→ Texto extraído
>>>>

¿Para qué escribe uno, si no es para juntar sus pedazos?
E. Galeano

lunes, octubre 25, 2010

"Seguí derecho porque te pego un fierrazo"

Eso me dijo el infelíz que se me cruzó para robarme mientras volvía ayer a la mañana de un cumpleaños y a tres cuadras de mi casa.
Y sí, obvio, casi me meo del miedo, así que con una cara de pánico que el chabón pocas veces debe haber visto le dije "tomá, te doy mi celular, te doy la cartera, dejame sacar las llaves nada más...", a lo que el tipo me contestó casi compasivo (JÁ. sí, seguro) "No, no, dejá, el celular nada más".
Acto seguido le di el artefactito, me dí media vuelta y con las piernas flojitas, llorando como una boluda, hiperventilando y con el corazón que se me salía del pecho seguí caminando hasta la panadería que estaba a una cuadra. Entré, pedí un vaso de agua, me senté hasta estar segura de que si me paraba no me iba a caer y seguí las dos cuadras que me quedaban hasta casa.

Puedo haber sobre-reaccionado, pero el que me haya dicho "seguí derecho" y no "dame el celular" o "dame (cualquier cosa)" hizo que se me pasaran 20 millones de cosas por la cabeza, una peor que la otra.
Ahora lo pienso y el flaco no debía tener ni un palito en el bolsillo, lo que me llena de bronca. Pero lo que más me jode es que un pendejo de mierda (porque más de 25 no tenía), un forro que no tiene mejor cosa que hacer que buscar lo más fácil (porque ¿qué más fácil hay que una piba sola, con mi cara de boluda y poco más de metro y medio de altura?) para conseguirse un celular o lo que mierda sea que quiera (porque como "necesitar", no parecía que necesitara nada) me haga sentirme insegura en mi lugar, a pocas cuadras de mi casa, que haga que me de miedo caminar por el mismo barrio por el que camino sin miedo hace casi 12 años.

5 comentarios:

Gab dijo...

<<<<

→ Entradas de datos guardadas
>>>>

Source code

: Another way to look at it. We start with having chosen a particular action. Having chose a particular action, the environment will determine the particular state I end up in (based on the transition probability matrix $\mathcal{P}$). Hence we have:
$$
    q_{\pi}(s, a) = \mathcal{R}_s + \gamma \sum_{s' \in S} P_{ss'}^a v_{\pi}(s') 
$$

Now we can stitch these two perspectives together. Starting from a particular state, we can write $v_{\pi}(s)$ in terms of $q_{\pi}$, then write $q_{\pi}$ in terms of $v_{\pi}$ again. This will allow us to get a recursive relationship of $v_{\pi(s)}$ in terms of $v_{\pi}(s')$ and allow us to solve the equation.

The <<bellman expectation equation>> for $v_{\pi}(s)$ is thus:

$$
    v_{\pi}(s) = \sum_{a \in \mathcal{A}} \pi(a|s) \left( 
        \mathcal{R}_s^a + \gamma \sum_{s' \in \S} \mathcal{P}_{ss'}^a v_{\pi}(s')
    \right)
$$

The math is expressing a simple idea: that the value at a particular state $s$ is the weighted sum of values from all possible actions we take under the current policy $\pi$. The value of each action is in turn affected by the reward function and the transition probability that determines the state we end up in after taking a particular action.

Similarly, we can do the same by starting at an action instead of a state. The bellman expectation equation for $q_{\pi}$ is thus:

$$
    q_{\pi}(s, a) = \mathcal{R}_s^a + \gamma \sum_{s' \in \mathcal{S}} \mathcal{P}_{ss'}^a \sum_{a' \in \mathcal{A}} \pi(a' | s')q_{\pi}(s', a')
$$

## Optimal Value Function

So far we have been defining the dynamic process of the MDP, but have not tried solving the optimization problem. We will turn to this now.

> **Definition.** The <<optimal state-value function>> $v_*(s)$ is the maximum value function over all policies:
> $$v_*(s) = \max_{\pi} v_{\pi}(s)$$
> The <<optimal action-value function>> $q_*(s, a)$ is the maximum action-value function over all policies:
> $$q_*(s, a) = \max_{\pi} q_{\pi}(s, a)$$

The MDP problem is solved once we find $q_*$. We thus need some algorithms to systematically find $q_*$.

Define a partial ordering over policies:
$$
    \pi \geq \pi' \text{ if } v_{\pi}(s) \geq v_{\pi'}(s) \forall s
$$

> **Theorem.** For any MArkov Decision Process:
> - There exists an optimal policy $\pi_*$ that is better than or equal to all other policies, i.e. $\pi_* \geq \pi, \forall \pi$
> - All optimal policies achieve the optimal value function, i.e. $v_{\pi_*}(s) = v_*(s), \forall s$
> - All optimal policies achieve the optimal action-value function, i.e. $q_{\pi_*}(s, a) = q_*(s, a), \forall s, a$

<<<<

→ Tareas del ejercicio
A) Indica si cada afirmación coincide con el relato del robo y responde sí o no, citando textualmente las palabras que lo deciden: (i) el ladrón aceptó la cartera además del celular; (ii) quien escribe entró en una panadería y pidió un vaso de agua; (iii) quien escribe camina por ese barrio desde hace más de veinte años.
B) Reproduce sin cambios el fragmento del relato del robo que va desde "Puedo haber sobre-reaccionado, pero" hasta "Gab dijo...".
Las filas no hacen falta para resolver nada de esto.

→ Soluciones del ejercicio
A)
(i) No: "No, no, dejá, el celular nada más".
(ii) Sí: "Entré, pedí un vaso de agua".
(iii) No: "camino sin miedo hace casi 12 años".

B)
Puedo haber sobre-reaccionado, pero el que me haya dicho "seguí derecho" y no "dame el celular" o "dame (cualquier cosa)" hizo que se me pasaran 20 millones de cosas por la cabeza, una peor que la otra.
Ahora lo pienso y el flaco no debía tener ni un palito en el bolsillo, lo que me llena de bronca. Pero lo que más me jode es que un pendejo de mierda (porque más de 25 no tenía), un forro que no tiene mejor cosa que hacer que buscar lo más fácil (porque ¿qué más fácil hay que una piba sola, con mi cara de boluda y poco más de metro y medio de altura?) para conseguirse un celular o lo que mierda sea que quiera (porque como "necesitar", no parecía que necesitara nada) me haga sentirme insegura en mi lugar, a pocas cuadras de mi casa, que haga que me de miedo caminar por el mismo barrio por el que camino sin miedo hace casi 12 años.

5 comentarios:

Gab dijo...